◆ WORK ITEM:
Copy every one of the records below word for word, omitting the pictures.

Dataset items:

________

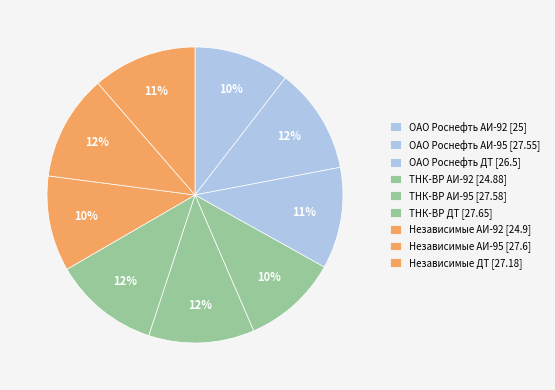

How much of the chart is everything except ОАО Роснефть ДТ [26.5]?

88.9%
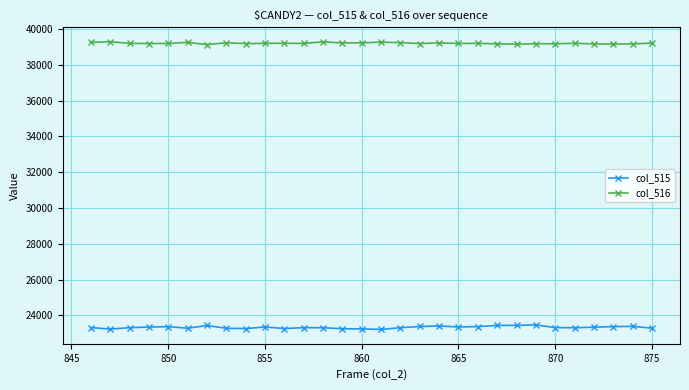

What are all the series names shown in the legend?

col_515, col_516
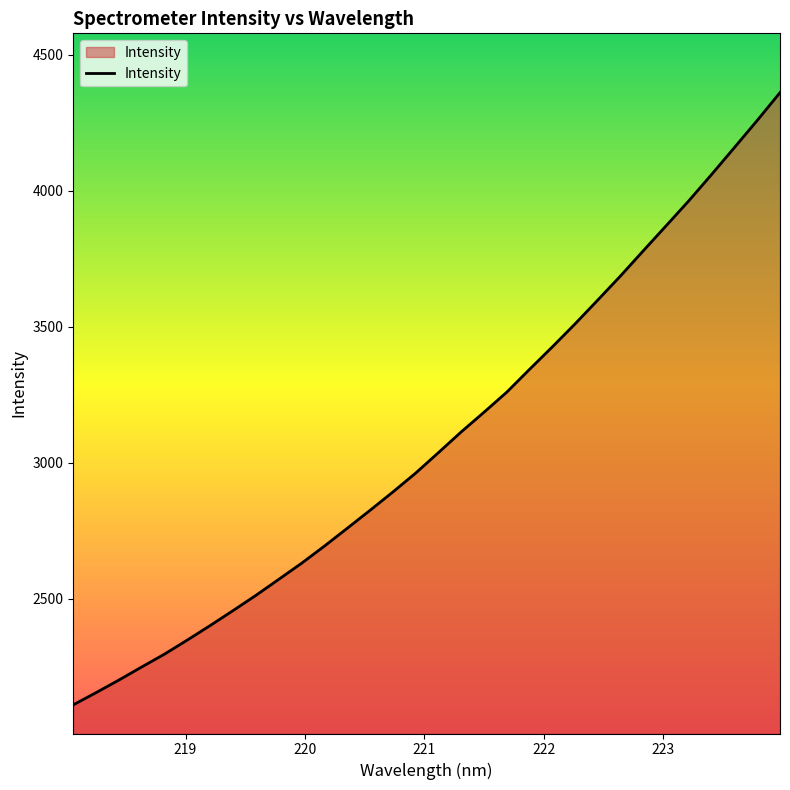

Does the chart have visible grid lines?

No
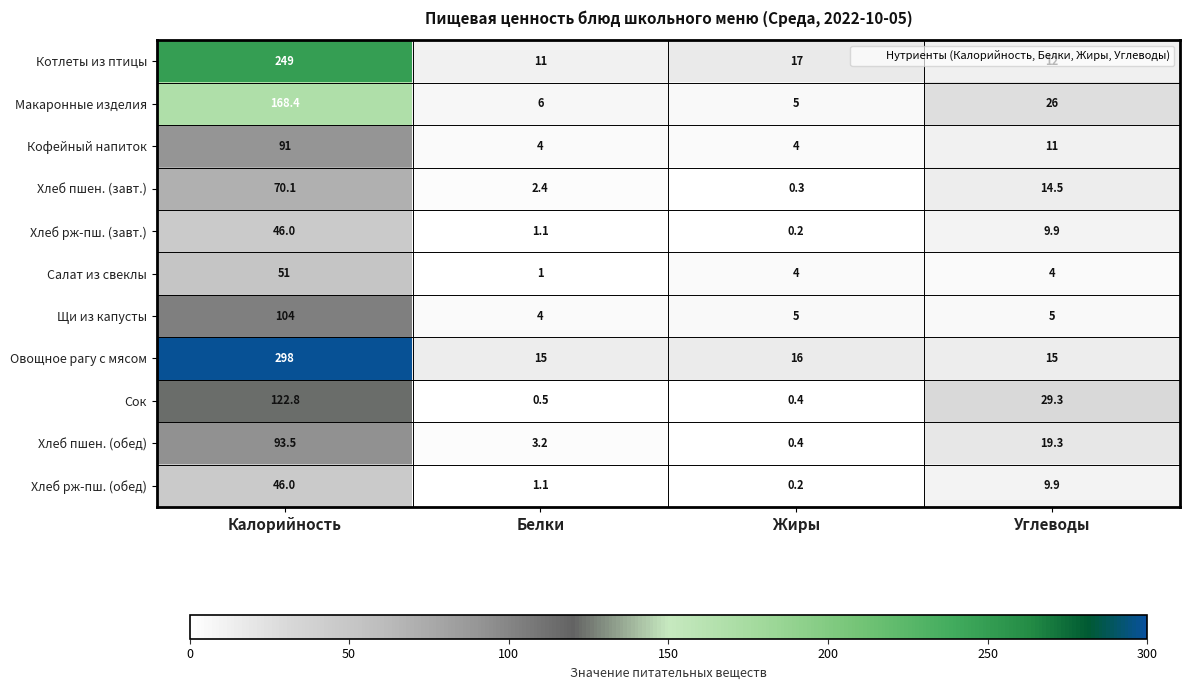

What is the minimum value shown in the chart?

0.2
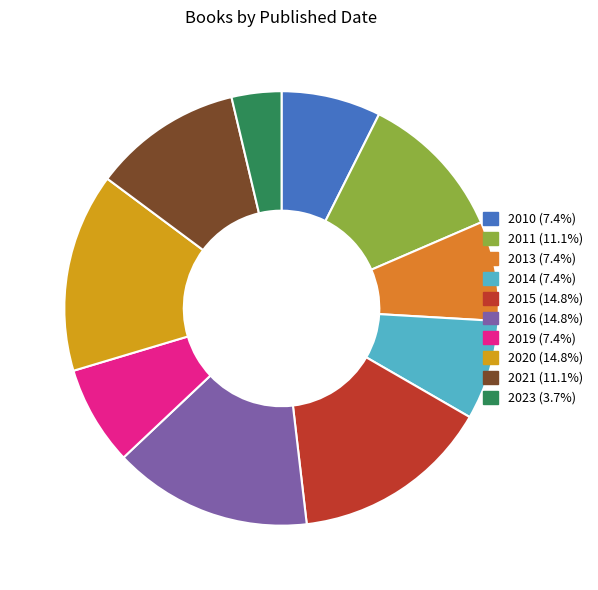

Count the number of slices in the pie.

10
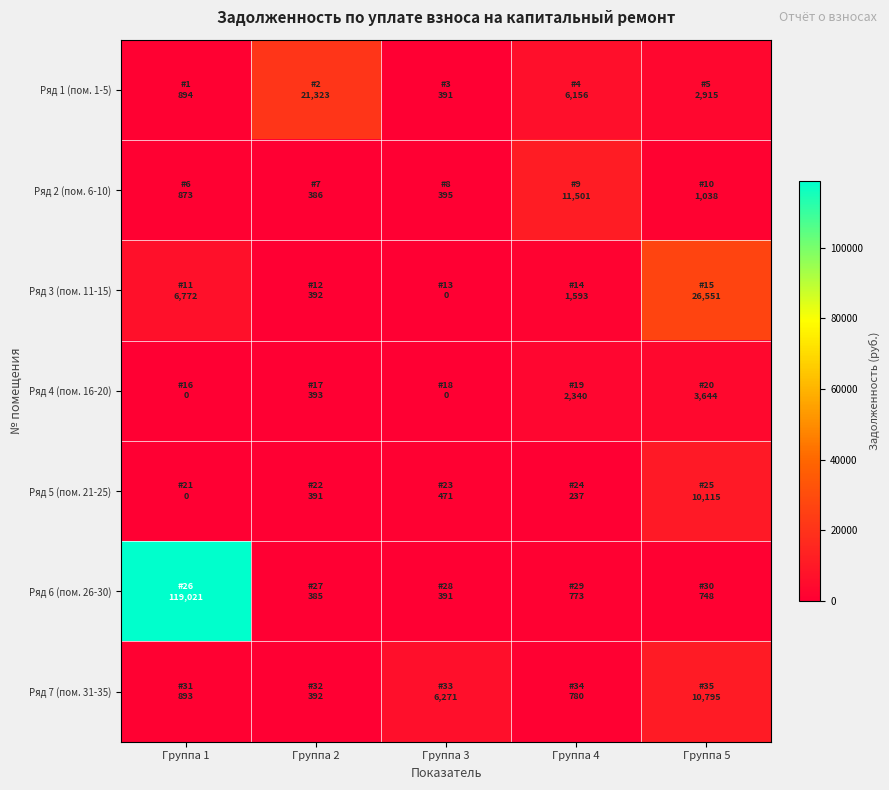

Count the number of categories in the chart.

5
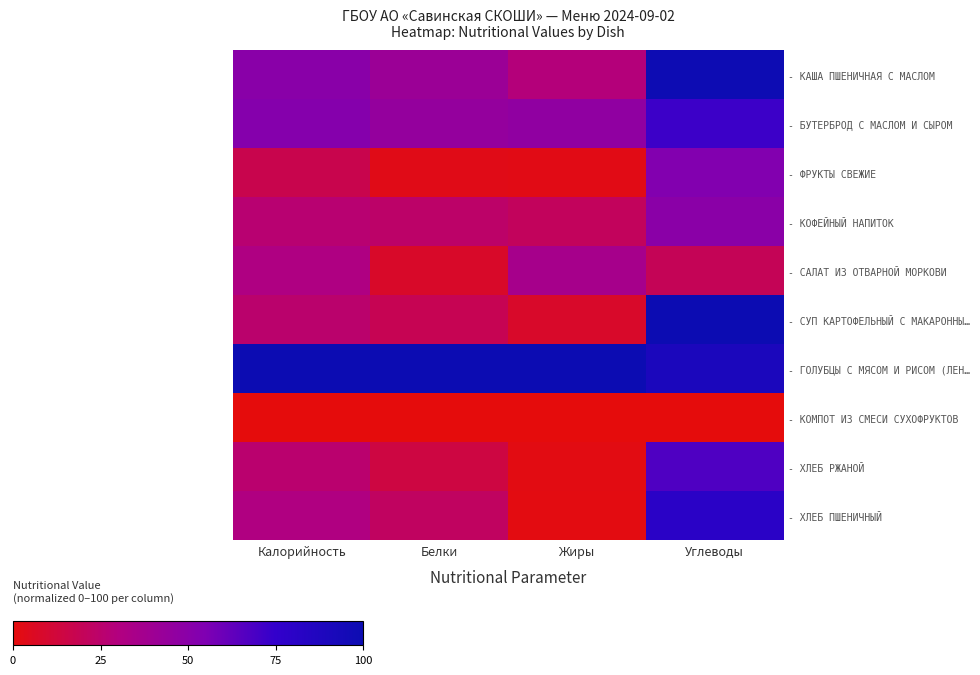

How many data points does each series have?

4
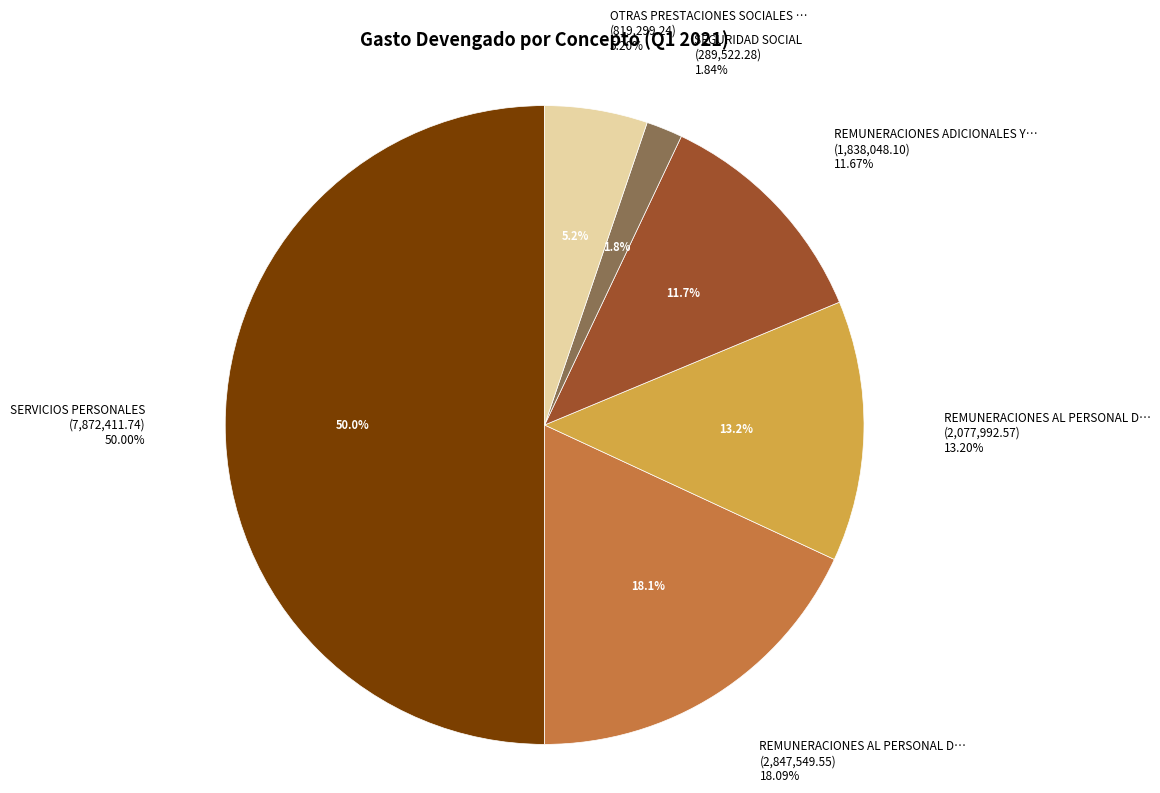

Does any single category account for the majority?

No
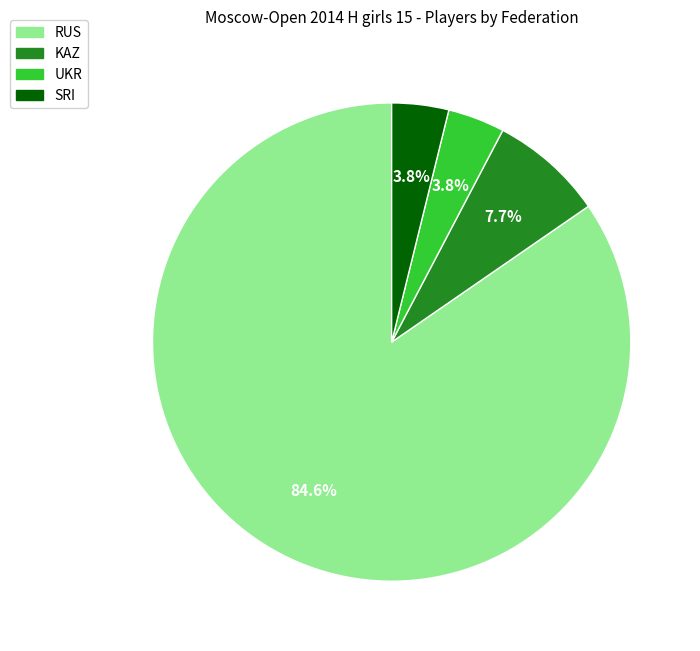

Which has a higher value, KAZ or RUS?

RUS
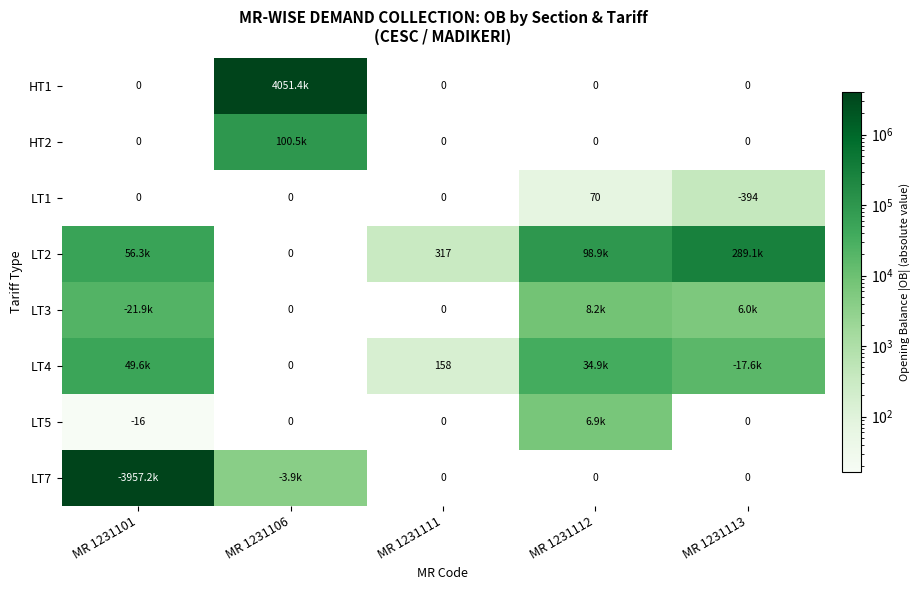

What is the total value across all series at MR 1231106?

4155732.1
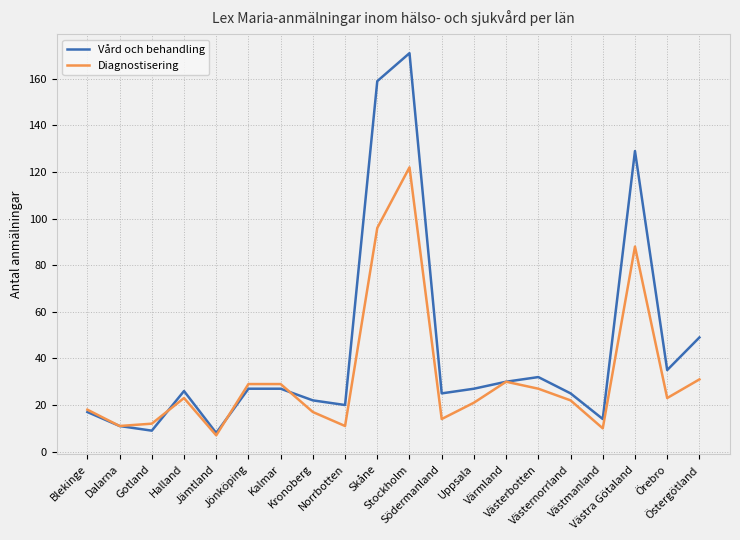

Is the value of Vård och behandling at Blekinge greater than the value of Diagnostisering at Uppsala?

No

________

◆ SOLUTION FOR THIS EXERCISE:
How much of the chart is everything except ОАО Роснефть ДТ [26.5]?

88.9%

What are all the series names shown in the legend?

col_515, col_516

Does the chart have visible grid lines?

No

What is the minimum value shown in the chart?

0.2

Count the number of slices in the pie.

10

Count the number of categories in the chart.

5

How many data points does each series have?

4

Does any single category account for the majority?

No

Which has a higher value, KAZ or RUS?

RUS

What is the total value across all series at MR 1231106?

4155732.1

Is the value of Vård och behandling at Blekinge greater than the value of Diagnostisering at Uppsala?

No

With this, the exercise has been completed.